* Task item *
Your task is to gather the lines below that hold the string "down".

* Data provided *

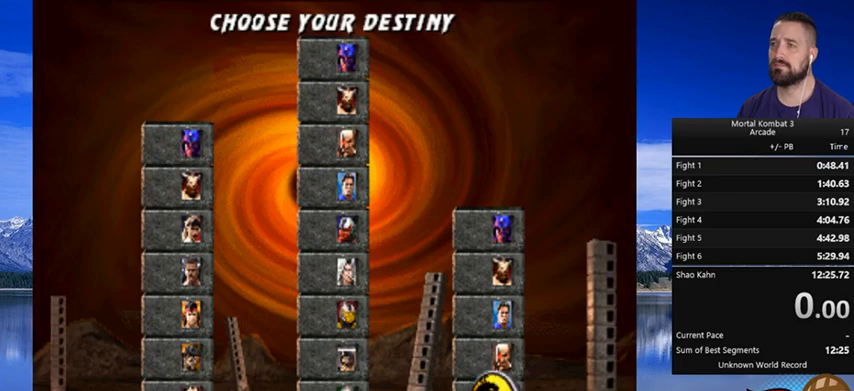
{"buttons": [], "events": []}
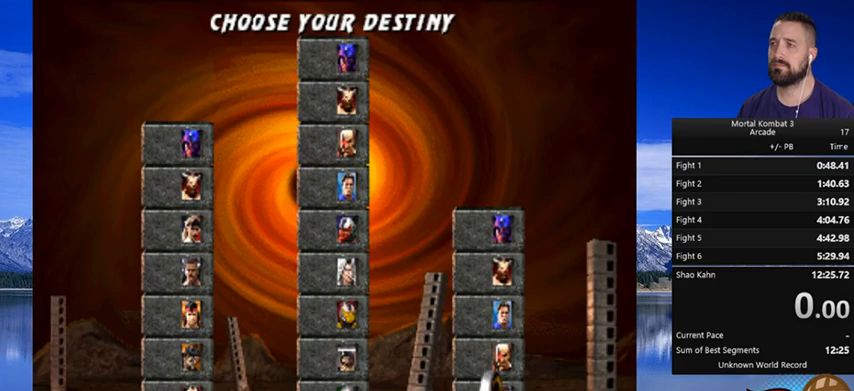
{"buttons": [], "events": []}
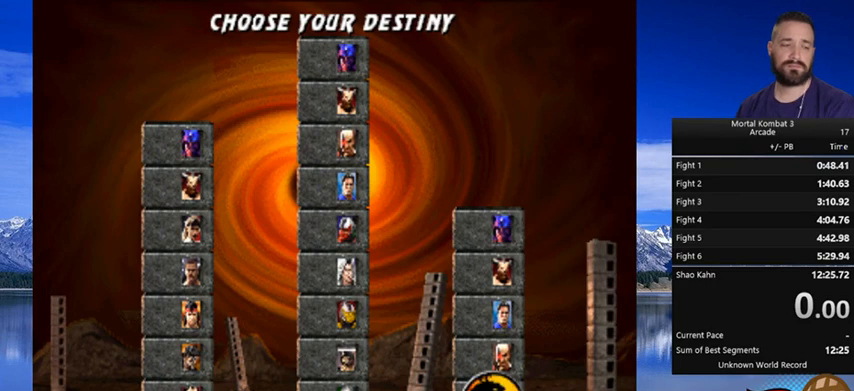
{"buttons": [], "events": []}
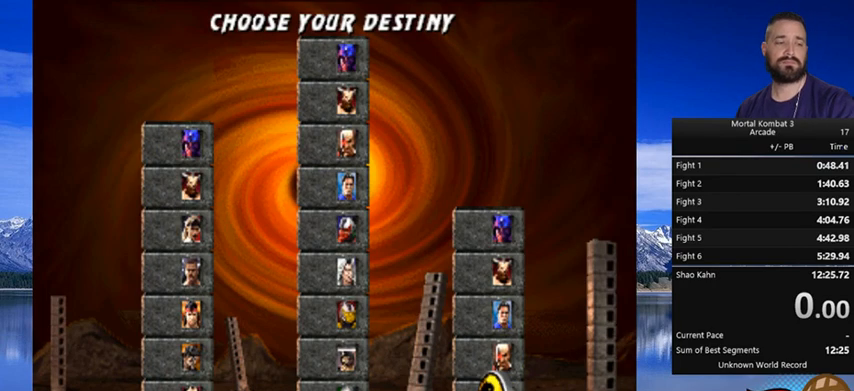
{"buttons": [], "events": []}
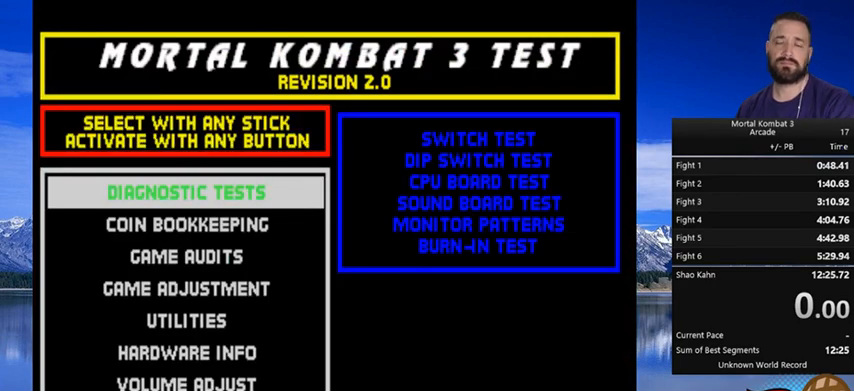
{"buttons": ["DPAD_DOWN"], "events": [[500, "DPAD_DOWN", "down"]]}
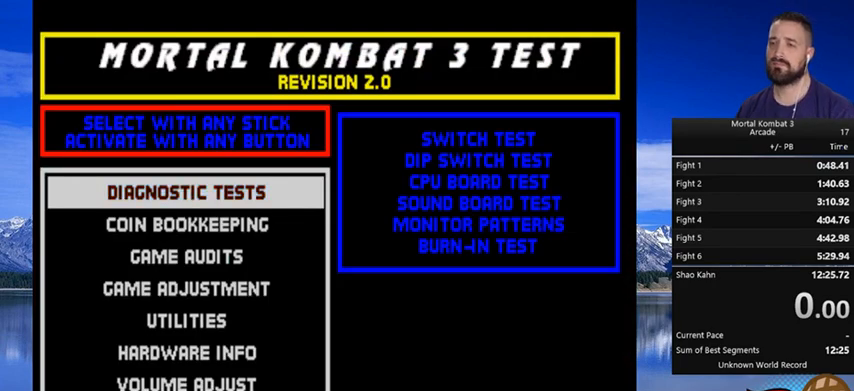
{"buttons": [], "events": [[67, "DPAD_DOWN", "up"], [100, "DPAD_DOWN", "down"], [233, "DPAD_DOWN", "up"], [300, "DPAD_DOWN", "down"], [433, "DPAD_DOWN", "up"]]}
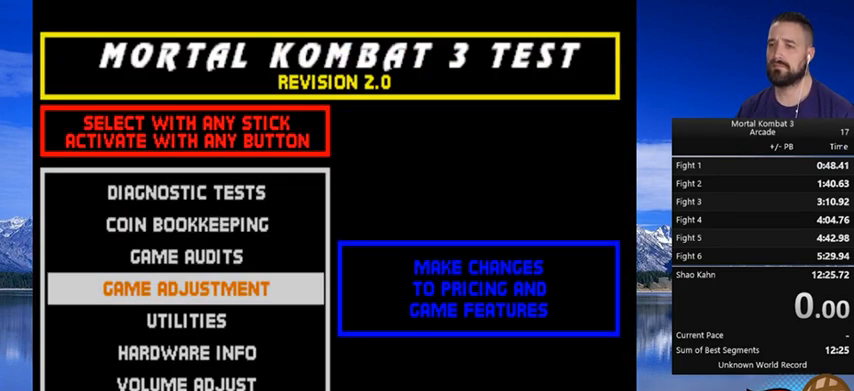
{"buttons": [], "events": [[267, "B", "down"], [400, "B", "up"]]}
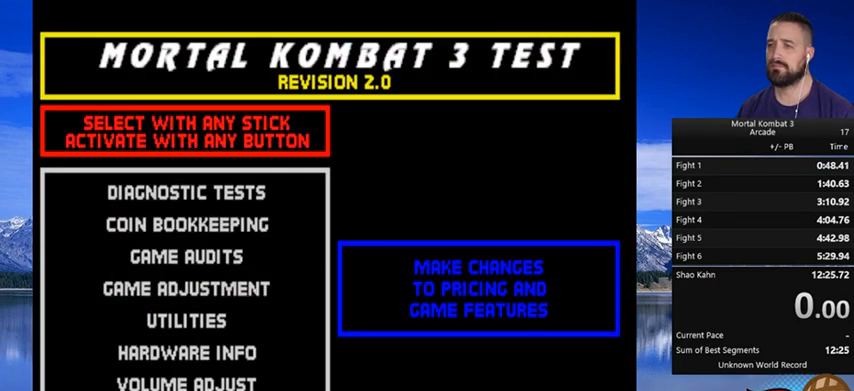
{"buttons": ["DPAD_DOWN"], "events": [[100, "DPAD_DOWN", "down"], [233, "DPAD_DOWN", "up"], [333, "DPAD_DOWN", "down"], [400, "DPAD_DOWN", "up"], [500, "DPAD_DOWN", "down"]]}
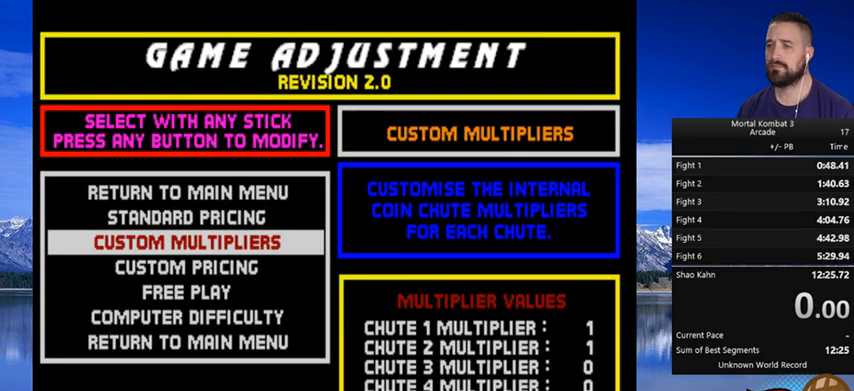
{"buttons": [], "events": [[100, "DPAD_DOWN", "up"], [200, "DPAD_DOWN", "down"], [267, "DPAD_DOWN", "up"], [367, "DPAD_DOWN", "down"], [467, "DPAD_DOWN", "up"]]}
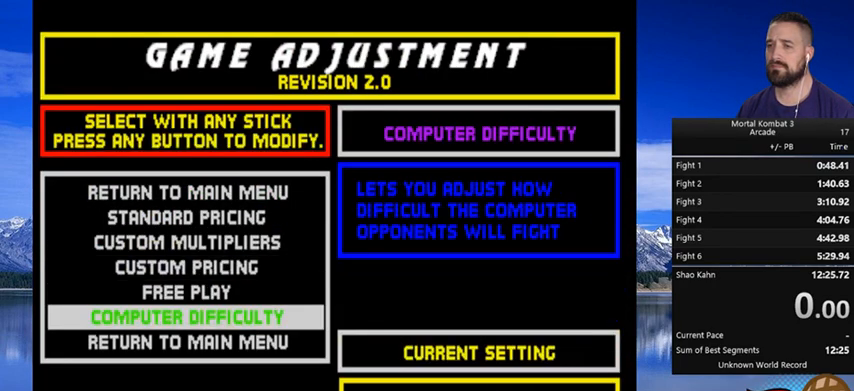
{"buttons": [], "events": []}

* Your solution *
{"buttons": ["DPAD_DOWN"], "events": [[500, "DPAD_DOWN", "down"]]}
{"buttons": [], "events": [[67, "DPAD_DOWN", "up"], [100, "DPAD_DOWN", "down"], [233, "DPAD_DOWN", "up"], [300, "DPAD_DOWN", "down"], [433, "DPAD_DOWN", "up"]]}
{"buttons": [], "events": [[267, "B", "down"], [400, "B", "up"]]}
{"buttons": ["DPAD_DOWN"], "events": [[100, "DPAD_DOWN", "down"], [233, "DPAD_DOWN", "up"], [333, "DPAD_DOWN", "down"], [400, "DPAD_DOWN", "up"], [500, "DPAD_DOWN", "down"]]}
{"buttons": [], "events": [[100, "DPAD_DOWN", "up"], [200, "DPAD_DOWN", "down"], [267, "DPAD_DOWN", "up"], [367, "DPAD_DOWN", "down"], [467, "DPAD_DOWN", "up"]]}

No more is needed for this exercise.